Specifically in the rain-lashed, tear and beer-stained ‘come all ye’ ballads that ran, like a sodden thread of Aran wool, through the traditional Irish music of my youth.

An interest in folk songs, which I’d picked up from my parents’ cassettes at home, later saw me spend far too many evenings of my college days and after at sessions in dreary pubs.

These events often concluded with a late night lament  – for the lost soldier boy, the emigrant bound for Amerikay, or the closing of the bar.

As a budding folkie Bob Dylan sat through his own share of sessions. Luckily for him the ballads in the Greenwich Village taverns of the early 1960s were sung by the likes of Liam Clancy and his brothers.

'Knee slapping...'  The Clancy Brothers and Tommy Makem.

‘Knee-slapping…’
The Clancy Brothers and Tommy Makem.

Of The Times They Are A-Changin’ he later explained: “It was influenced of course by the Irish and Scottish ballads …’Come All Ye Bold Highway Men’, ‘Come All Ye Tender Hearted Maidens’…”

The former may a reference to the Clancy Brother’s knee-slapping Brennan On The Moor, which immortalised the 19th century Cork highwayman Willie Brennan. (Dylan had earlier used the song as inspiration for his own Rambling, Gambling Willie.)

While there are echoes of Ireland in the title track the album The Times They Are A-Changin’ boasts plenty of other material that wears its Irish folk influences on its sleeve.

Restless Farewell is a barely-disguised take on The Clancy Brothers’ The Parting Glass. The melody of With God On Our Side is identical to Dominic Behan’s The Patriot Game, another song popularised by the Clancys.

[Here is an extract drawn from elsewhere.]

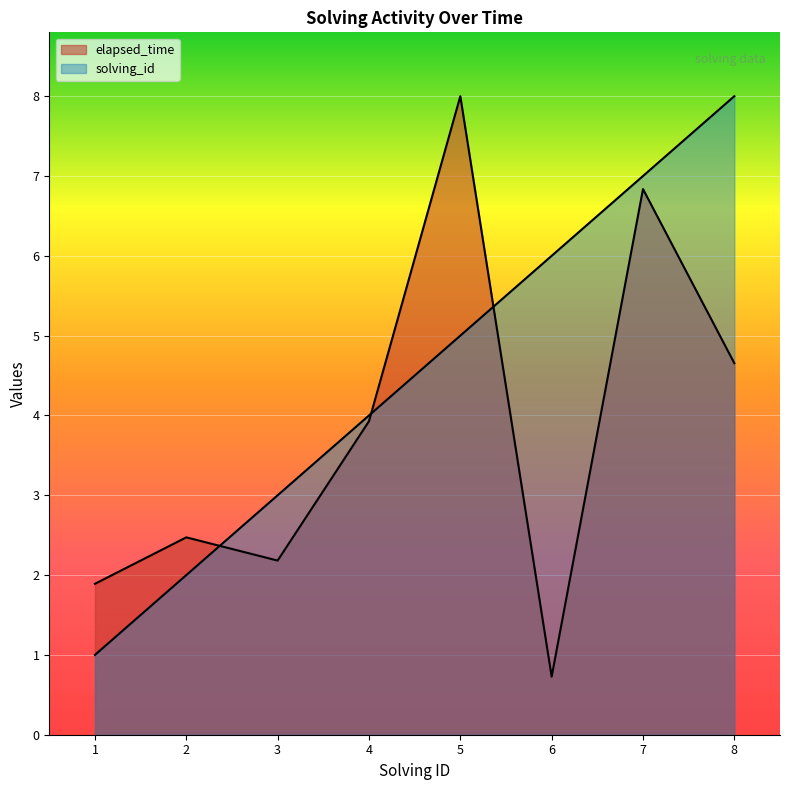

How many interior local valleys does the elapsed_time series have?

2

Maybe all this is why, when I first heard the album as a young student, much of the music resonated with the half-learned Irish melodies I’d picked up since I was in my cot.

Such influences come full circle in the end. Three decades after Dylan released The Times They Are A-Changin’ The Clancy Brothers took to the stage at Madison Square Garden during a tribute to the ‘voice of a generation’, Dylan’s 30th Anniversary Concert.

That night they performed When The Ship Comes In, transforming Dylan’s song into an Irish sea shanty, turning Dylan’s Irish influences back on him.

What went around had come around. And no doubt will come around again.

Or as Dylan sang 50 years ago this week: “The wheel’s still in spin.”